EE “prostitutes” = porne. 12x in NT. From pornos (fornicator or immoral person); perhaps from pernemi (to sell off or export); related to piprasko (to sell with travel involved; to sell into slavery; to be devoted to); from perao (to travel); from peran (over, beyond). This is prostitute. Can be used figuratively to refer to a community that is taken with idolatry.
FF “kingdom” = basileia. From basileus (king, emperor, sovereign); probably from basis (step, hence foot; a pace); from baino (to walk, to go). This is kingdom, rule, authority, sovereignty, royalty, a realm.
GG “God” = theos. From Proto-Indo-European origins, meaning do, put, place. This is God or a god in general.
HH “going…ahead” = proago. Related to “go” in v28. From pro (before, first, in front of, earlier) + ago (see note U above). This is to lead, go before, bring forward, walk ahead.
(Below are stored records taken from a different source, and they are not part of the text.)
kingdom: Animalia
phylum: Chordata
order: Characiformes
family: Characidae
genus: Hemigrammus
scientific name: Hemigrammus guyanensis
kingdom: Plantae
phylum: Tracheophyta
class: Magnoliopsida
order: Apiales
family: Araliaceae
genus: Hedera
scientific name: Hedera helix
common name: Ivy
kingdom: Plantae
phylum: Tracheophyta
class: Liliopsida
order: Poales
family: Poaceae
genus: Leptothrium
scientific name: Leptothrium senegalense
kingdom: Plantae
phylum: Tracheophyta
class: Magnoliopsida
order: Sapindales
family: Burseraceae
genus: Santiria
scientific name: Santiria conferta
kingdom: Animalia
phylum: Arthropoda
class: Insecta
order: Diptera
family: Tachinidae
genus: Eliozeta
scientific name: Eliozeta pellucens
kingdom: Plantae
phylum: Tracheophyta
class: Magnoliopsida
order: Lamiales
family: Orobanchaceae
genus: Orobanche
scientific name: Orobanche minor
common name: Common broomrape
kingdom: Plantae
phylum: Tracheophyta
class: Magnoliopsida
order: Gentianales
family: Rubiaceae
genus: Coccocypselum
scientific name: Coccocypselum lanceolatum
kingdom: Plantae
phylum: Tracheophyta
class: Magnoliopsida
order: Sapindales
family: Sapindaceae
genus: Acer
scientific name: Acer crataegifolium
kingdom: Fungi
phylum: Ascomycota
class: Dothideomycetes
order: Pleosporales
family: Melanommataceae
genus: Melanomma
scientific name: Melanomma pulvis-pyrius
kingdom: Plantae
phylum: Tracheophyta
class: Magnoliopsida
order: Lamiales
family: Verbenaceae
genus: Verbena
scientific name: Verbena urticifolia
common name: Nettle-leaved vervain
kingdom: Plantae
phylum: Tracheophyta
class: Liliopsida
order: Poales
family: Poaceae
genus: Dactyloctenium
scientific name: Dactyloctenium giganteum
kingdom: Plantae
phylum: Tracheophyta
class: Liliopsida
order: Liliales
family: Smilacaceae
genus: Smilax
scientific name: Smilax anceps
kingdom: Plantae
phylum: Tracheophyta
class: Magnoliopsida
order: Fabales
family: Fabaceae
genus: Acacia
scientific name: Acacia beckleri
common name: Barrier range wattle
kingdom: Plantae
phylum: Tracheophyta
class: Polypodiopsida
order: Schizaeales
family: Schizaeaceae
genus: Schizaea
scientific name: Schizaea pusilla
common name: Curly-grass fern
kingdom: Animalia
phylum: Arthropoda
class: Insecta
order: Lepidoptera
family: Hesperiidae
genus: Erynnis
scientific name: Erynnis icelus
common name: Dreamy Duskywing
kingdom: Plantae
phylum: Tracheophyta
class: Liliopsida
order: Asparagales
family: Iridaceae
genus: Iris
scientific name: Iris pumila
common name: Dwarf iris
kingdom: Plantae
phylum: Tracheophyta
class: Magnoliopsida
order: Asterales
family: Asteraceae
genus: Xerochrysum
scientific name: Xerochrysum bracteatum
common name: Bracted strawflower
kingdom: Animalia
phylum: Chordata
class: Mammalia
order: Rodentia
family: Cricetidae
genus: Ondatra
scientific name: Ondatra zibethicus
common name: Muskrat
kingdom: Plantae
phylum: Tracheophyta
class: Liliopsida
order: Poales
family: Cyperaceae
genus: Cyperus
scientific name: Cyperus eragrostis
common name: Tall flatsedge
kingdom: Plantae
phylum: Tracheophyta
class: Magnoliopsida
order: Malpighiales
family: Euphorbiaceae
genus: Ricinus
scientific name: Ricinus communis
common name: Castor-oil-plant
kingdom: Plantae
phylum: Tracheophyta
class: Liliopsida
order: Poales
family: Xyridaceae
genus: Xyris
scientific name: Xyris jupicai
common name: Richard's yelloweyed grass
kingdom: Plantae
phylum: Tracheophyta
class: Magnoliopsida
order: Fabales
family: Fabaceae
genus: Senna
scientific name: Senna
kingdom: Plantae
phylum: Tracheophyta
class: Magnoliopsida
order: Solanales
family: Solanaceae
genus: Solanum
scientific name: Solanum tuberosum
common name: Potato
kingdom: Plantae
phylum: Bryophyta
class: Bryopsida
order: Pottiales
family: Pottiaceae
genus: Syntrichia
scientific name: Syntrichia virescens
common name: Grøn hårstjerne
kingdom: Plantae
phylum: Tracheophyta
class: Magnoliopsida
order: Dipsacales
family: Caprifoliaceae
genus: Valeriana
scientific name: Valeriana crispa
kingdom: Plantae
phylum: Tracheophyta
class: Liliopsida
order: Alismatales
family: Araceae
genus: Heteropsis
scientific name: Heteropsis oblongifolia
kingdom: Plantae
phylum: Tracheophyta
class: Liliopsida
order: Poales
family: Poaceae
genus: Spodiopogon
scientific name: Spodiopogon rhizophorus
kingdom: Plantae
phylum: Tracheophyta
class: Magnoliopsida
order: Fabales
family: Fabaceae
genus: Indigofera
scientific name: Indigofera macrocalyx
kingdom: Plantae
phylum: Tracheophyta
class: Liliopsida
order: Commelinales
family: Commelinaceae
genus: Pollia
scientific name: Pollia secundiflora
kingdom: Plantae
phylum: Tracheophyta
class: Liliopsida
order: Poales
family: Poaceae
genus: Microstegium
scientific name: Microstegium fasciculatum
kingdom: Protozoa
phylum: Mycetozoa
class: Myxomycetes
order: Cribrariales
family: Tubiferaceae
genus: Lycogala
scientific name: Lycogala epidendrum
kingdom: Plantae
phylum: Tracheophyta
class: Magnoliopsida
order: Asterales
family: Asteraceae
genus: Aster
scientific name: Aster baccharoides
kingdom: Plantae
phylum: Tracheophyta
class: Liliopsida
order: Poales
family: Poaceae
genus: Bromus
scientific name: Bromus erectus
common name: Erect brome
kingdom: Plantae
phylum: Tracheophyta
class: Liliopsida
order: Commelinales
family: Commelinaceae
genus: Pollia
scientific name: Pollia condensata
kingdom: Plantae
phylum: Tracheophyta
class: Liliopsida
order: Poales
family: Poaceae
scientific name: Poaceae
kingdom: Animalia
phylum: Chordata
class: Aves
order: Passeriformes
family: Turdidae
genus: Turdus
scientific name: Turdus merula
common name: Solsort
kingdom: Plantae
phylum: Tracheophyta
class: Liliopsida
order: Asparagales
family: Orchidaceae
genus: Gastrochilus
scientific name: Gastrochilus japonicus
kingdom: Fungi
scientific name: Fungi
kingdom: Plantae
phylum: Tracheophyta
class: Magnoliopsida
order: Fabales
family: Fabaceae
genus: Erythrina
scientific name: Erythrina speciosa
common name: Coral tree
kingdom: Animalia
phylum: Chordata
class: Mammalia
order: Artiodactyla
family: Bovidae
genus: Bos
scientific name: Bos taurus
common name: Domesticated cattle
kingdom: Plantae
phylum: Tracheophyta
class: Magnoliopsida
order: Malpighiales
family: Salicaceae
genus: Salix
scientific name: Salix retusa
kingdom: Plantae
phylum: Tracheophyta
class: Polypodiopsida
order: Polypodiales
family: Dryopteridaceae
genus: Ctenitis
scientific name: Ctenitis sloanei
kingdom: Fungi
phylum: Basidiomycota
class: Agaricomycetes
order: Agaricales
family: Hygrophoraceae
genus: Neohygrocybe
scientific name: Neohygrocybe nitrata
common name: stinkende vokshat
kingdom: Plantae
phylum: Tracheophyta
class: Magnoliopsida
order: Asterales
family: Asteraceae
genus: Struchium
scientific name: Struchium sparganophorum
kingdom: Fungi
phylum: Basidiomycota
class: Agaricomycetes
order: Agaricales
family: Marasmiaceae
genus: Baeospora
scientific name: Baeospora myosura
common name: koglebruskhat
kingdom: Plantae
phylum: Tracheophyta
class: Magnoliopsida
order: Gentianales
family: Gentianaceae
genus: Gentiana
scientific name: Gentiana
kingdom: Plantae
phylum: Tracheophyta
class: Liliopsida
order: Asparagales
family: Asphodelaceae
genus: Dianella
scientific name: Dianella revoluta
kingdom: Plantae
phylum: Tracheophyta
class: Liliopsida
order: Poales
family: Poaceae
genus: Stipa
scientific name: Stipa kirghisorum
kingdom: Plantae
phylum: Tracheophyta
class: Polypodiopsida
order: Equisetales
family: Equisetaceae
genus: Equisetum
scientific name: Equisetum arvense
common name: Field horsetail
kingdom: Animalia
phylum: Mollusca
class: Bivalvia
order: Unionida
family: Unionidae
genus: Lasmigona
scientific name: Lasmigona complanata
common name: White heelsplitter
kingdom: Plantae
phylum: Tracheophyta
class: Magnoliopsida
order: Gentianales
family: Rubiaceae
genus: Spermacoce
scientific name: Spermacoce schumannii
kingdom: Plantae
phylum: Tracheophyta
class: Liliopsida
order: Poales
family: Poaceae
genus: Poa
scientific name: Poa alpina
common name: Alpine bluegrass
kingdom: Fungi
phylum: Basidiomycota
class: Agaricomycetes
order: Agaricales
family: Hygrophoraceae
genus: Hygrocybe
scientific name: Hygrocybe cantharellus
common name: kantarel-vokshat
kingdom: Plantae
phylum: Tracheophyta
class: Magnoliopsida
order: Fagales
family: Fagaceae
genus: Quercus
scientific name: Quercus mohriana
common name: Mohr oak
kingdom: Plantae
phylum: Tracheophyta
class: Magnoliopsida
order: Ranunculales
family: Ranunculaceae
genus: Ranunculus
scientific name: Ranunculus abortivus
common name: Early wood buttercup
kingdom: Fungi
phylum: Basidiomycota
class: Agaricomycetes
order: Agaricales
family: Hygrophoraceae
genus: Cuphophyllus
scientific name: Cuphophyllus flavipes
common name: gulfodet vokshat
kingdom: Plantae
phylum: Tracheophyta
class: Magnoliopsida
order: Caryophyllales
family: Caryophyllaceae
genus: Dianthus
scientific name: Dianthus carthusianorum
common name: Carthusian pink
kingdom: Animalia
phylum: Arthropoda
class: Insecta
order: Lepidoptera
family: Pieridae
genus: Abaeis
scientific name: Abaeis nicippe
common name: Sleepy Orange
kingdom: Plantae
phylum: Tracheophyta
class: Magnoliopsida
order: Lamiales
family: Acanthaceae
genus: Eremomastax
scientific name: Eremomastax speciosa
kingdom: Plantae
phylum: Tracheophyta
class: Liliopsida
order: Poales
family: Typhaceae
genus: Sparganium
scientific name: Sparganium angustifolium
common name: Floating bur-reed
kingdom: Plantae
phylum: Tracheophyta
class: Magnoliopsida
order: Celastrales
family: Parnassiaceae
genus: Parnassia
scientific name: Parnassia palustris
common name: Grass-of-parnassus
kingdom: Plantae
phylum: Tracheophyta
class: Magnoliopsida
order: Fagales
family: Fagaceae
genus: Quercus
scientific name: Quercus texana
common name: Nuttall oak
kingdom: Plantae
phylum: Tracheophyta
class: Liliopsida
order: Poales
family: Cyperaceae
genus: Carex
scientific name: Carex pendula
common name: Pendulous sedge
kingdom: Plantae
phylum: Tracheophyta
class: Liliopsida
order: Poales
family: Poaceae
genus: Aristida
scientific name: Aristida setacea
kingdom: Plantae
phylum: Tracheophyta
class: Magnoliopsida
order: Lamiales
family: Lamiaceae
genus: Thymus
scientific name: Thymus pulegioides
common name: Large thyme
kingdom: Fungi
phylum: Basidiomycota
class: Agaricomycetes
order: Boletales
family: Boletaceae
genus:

It can be before in location or in time.

32 For John came to you in the wayII of righteousnessJJ and you did not believe him, but the tax collectors and the prostitutes believed him; and even after you sawKK it, you did not change your minds and believe him.

Notes on verse 32

II “way” = hodos. This is way, road, path, or journey. It can imply progress along a route.
JJ “righteousness” = dikaiosune. From dikaios (correct, righteous – implies innocent; this is that which conforms to God’s notion of justice, uprightness); from dike (the principle of justice; that which is right in a way that is very clear; a decision or the execution of that decision; originally, this word was for custom or usage; evolved to include the process of law, judicial hearing, execution of sentence, penalty, and even vengeance; more commonly, it refers to what is right); may be from deiknumi (to show, point out, exhibit; figurative for teach, demonstrate, make known). This is judicial or divine approval of character or action. This is righteousness, justice, justness, divine righteousness.
KK “saw” = horao. To see, perceive, attend to, look upon, experience. Properly, to stare at and so implying clear discernment. This, by extension, would indicate attending to what was seen and learned. This is to see, often with a metaphorical sense. Can include inward spiritual seeing.